Climate change and its global impact on all people, especially the marginalized communities, is widely recognized as the biggest crisis of our time. It is a context that invites all subjects and disciplines to bring their resources in diagnosing the problem and seeking the healing of the Earth. The African continent, especially its women, constitute the subalterns of global climate crisis. Can they speak? If they speak, can they be heard? Both the Earth and the Africa have been identified with the adjective “Mother.” This gender identity tells tales in patriarchal and imperial worlds that use the female gender to signal legitimation of oppression and exploitation. In this volume, African women theologians and their female-identifying colleagues, struggle with reading and interpreting religious texts in the context of environmental crisis that are threatening life on Earth. The chapters interrogate how biblical texts and African cultural resources imagine the Earth and our relationship with the Earth: Do these texts offer readers windows of hope for re-imagining liberating relationship with the Earth? How do they intersect with gender, race, empire, ethnicity, sexuality among others? Beginning with Genesis, journeying through Exodus, Ruth, Ecclesiastes and the Gospel of John, the authors seek to read in solidarity with the Earth, for the healing of the whole Earth community.
This chapter uses the word "motif" of healing to mean a theory of healing in the AICs.
The most stressful periods in Setswana cultural history are mostly those that were dominated by extended drought. The cosmological interpretation of the cause of droughts is that the ancestors were displeased with the condition of the land and the harm inflicted on it had to be atoned for. In Setswana cosmology, the only person who could perform this act was the rainmaker. His/her role involved appeasing the ancestors and educating the people on the importance of ensuring harmony between nature and the ancestors.
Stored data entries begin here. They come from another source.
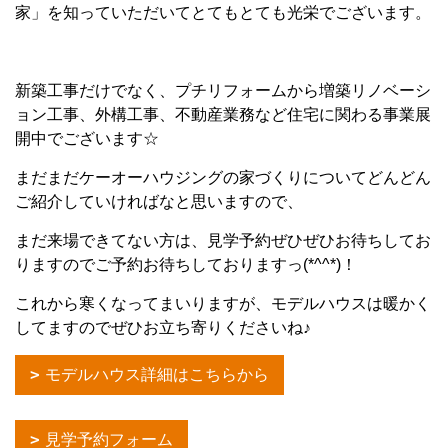
家」を知っていただいてとてもとても光栄でございます。
新築工事だけでなく、プチリフォームから増築リノベーシ
ョン工事、外構工事、不動産業務など住宅に関わる事業展
開中でございます☆
まだまだケーオーハウジングの家づくりについてどんどん
ご紹介していければなと思いますので、
まだ来場できてない方は、見学予約ぜひぜひお待ちしてお
りますのでご予約お待ちしておりますっ(*^^*)！
これから寒くなってまいりますが、モデルハウスは暖かく
してますのでぜひお立ち寄りくださいね♪
モデルハウス詳細はこちらから
見学予約フォーム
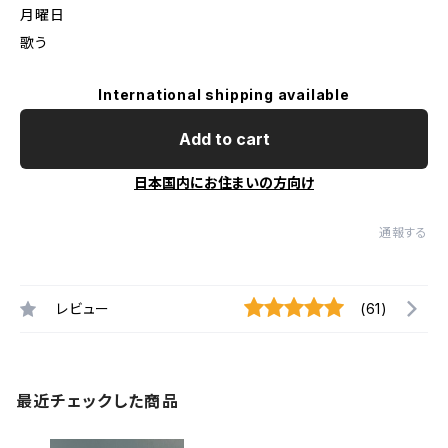
月曜日
歌う
International shipping available
Add to cart
日本国内にお住まいの方向け
通報する
レビュー
(61)
最近チェックした商品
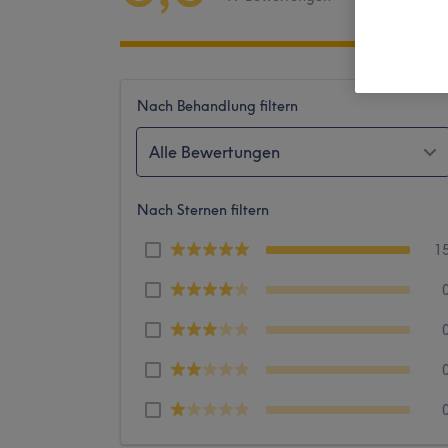
Nach Behandlung filtern
Alle Bewertungen
Nach Sternen filtern
1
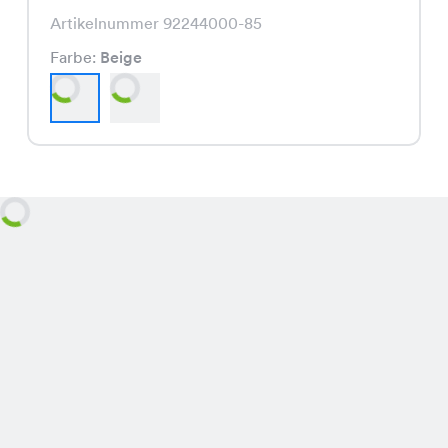
Artikelnummer 92244000-85
Farbe:
Beige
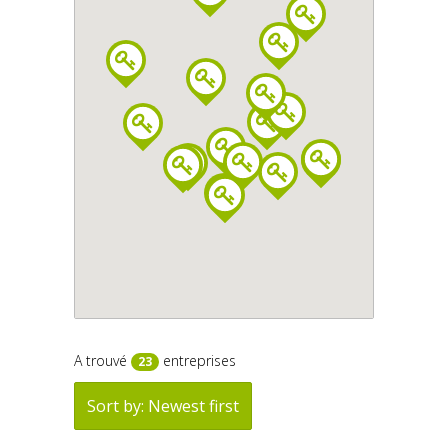
A trouvé
entreprises
23
Sort by: Newest first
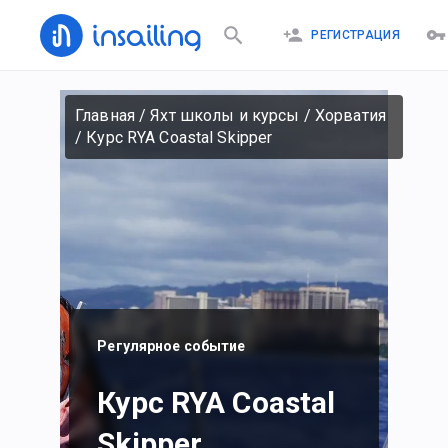
РЕГИСТРАЦИЯ
Главная
/
Яхт школы и курсы
/
Хорватия
/
Курс RYA Coastal Skipper
Регулярное событие
Курс RYA Coastal
Skipper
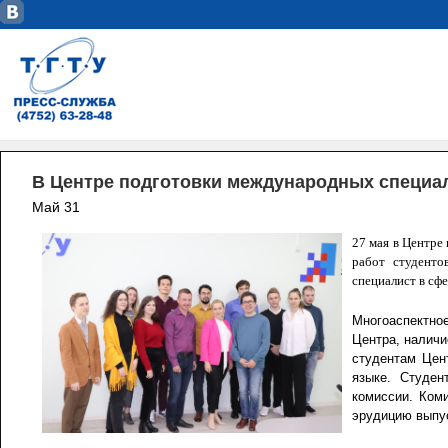
В Центре подготовки международных специа
Май 31
27 мая в Центре
работ студент
специалист в сф
Многоаспектно
Центра, наличи
студентам Цен
языке. Студен
комиссии. Коми
эрудицию выпус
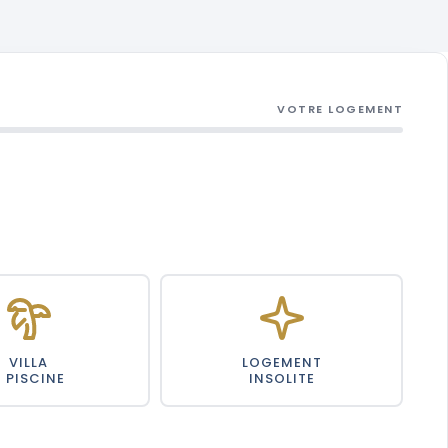
VOTRE LOGEMENT
VILLA
LOGEMENT
+ PISCINE
INSOLITE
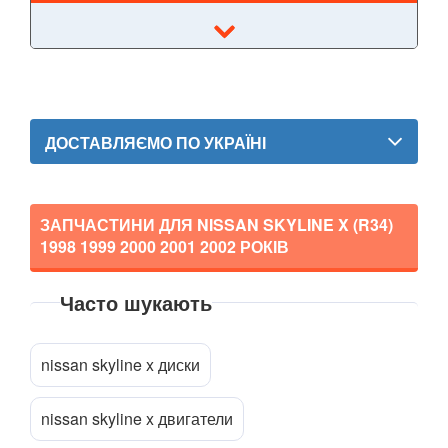
GT-R (R35)
Interstar (T35)
Interstar (X70)
ДОСТАВЛЯЄМО ПО УКРАЇНІ
Juke (F15, F15E)
Kubistar (X76)
ЗАПЧАСТИНИ ДЛЯ NISSAN SKYLINE X (R34)
1998 1999 2000 2001 2002
РОКІВ
Murano (Z50)
Micra IV (K13)
Часто шукають
Micra V (K14)
Прикріпити файл
attach_file
nissan skyline x диски
Note I (E11)
Note II (E12)
nissan skyline x двигатели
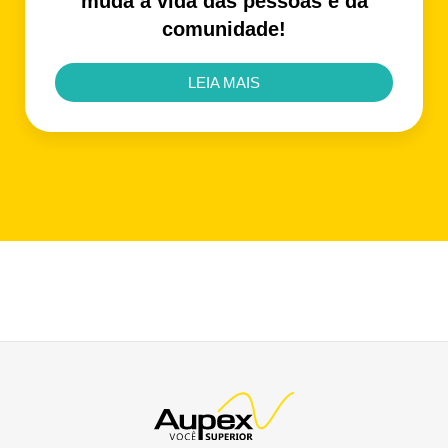
muda a vida das pessoas e da
comunidade!
LEIA MAIS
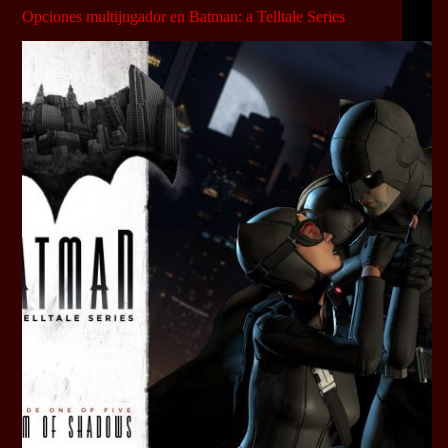
Opciones multijugador en Batman: a Telltale Series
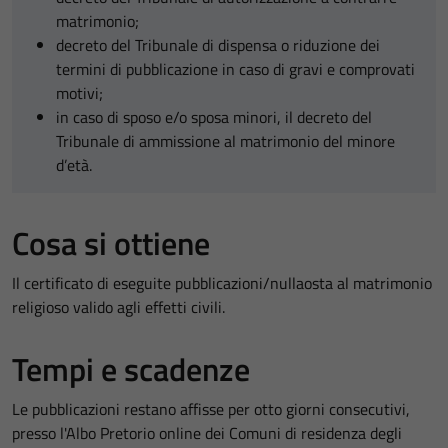
matrimonio;
decreto del Tribunale di dispensa o riduzione dei
termini di pubblicazione in caso di gravi e comprovati
motivi;
in caso di sposo e/o sposa minori, il decreto del
Tribunale di ammissione al matrimonio del minore
d’età.
Cosa si ottiene
Il certificato di eseguite pubblicazioni/nullaosta al matrimonio
religioso valido agli effetti civili.
Tempi e scadenze
Le pubblicazioni restano affisse per otto giorni consecutivi,
presso l'Albo Pretorio online dei Comuni di residenza degli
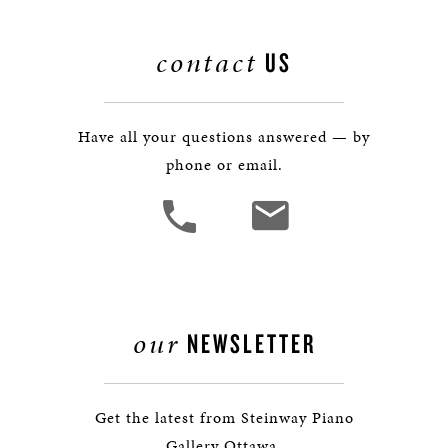
contact
US
Have all your questions answered — by
phone or email.
our
NEWSLETTER
Get the latest from Steinway Piano
Gallery Ottawa.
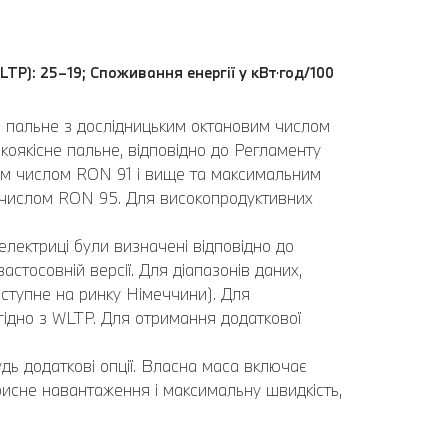
LTP): 25–19; Споживання енергії у кВт⋅год/100
ь пальне з дослідницьким октановим числом
оякісне пальне, відповідно до Регламенту
вим числом RON 91 і вище та максимальним
 числом RON 95. Для високопродуктивних
електриці були визначені відповідно до
стосовній версії. Для діапазонів даних,
ступне на ринку Німеччини). Для
 згідно з WLTP. Для отримання додаткової
дь додаткові опції. Власна маса включає
рисне навантаження і максимальну швидкість,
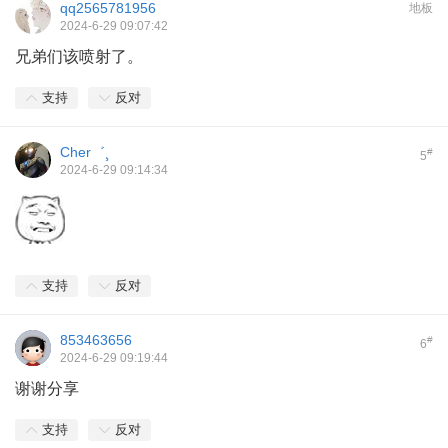
qq2565781956
地板
2024-6-29 09:07:42
兄弟们该喷射了。
支持
反对
Cher゛¸
#
5
2024-6-29 09:14:34
支持
反对
853463656
#
6
2024-6-29 09:19:44
谢谢分享
支持
反对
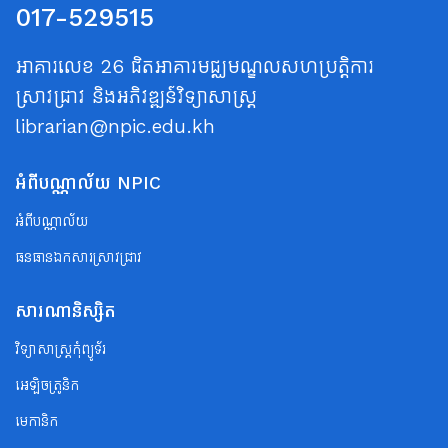
017-529515
អាគារលេខ 26 ជិតអាគារមជ្ឈមណ្ឌលសហប្រត្តិការ
ស្រាវជ្រាវ និងអភិវឌ្ឍន៍វិទ្យាសាស្ត្រ
librarian@npic.edu.kh
អំពីបណ្ណាល័យ NPIC
អំពីបណ្ណាល័យ
ធនធានឯកសារស្រាវជ្រាវ
សារណានិស្សិត
វិទ្យាសាស្ត្រកុំព្យូទ័រ
អេឡិចត្រូនិក
មេកានិក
Under the direction of the rainmaker, the ceremonies and associated dances were practised and executed at specific times in the natural cycle, thereby expressing the community's gratitude for the roles of the environment and the ancestors, as well as promoting the understanding of cosmological interconnectedness. Following their mid-nineteenth century arrival in the Batswana tribal territories that constitute modern-day Botswana, the missionaries abolished the rainmaker leadership role, replaced it with Christian prayer meetings, and initiated environmental injustice in the land. This chapter utilises postcolonial and ecocritical theories to examine the cultural and environmental impact of this abolition and the waning of environmental ethics in Botswana.
The term Christ or Messiah describes a saviour and liberator, who is identified through his or her deeds of liberation in a particular context. In the Hebrew Bible, the Christ was an anointed figure, set apart by God to serve his or her community. And so, kings and prophets were anointed ones. As the Israelites fell under a series of empires, they began to expect a military Christ, from the house of David, who would liberate them from the oppression of powerful empires, who took their land and exiled them or reduced them to dependence and taxation. Jesus was identified by his followers as a Messianic figure, thus popularly known as the Christ or Messiah. Liberation theologians, facing various forms of oppression have constructed Christologies that speak to their contexts, cultures and issues. Consequently, we have a Black Christology; women's Christology; HIV and AIDS Christology, amongst many others.In this chapter, we acknowledge the environmental oppression and seek to shift the liberation paradigm from its anthropocentric focus to an environmentally based Christology. The chapter will use the Okavango Delta of Botswana to propose an environmental Christology. Describing the arrival of the living waters of the Okavango as the mighty sap of life that awakens and supports the fauna and flora; the numerous heads of wildlife, big and small, and the human communities of that area, the discussion argues that the Okavango Delta is a Christic place.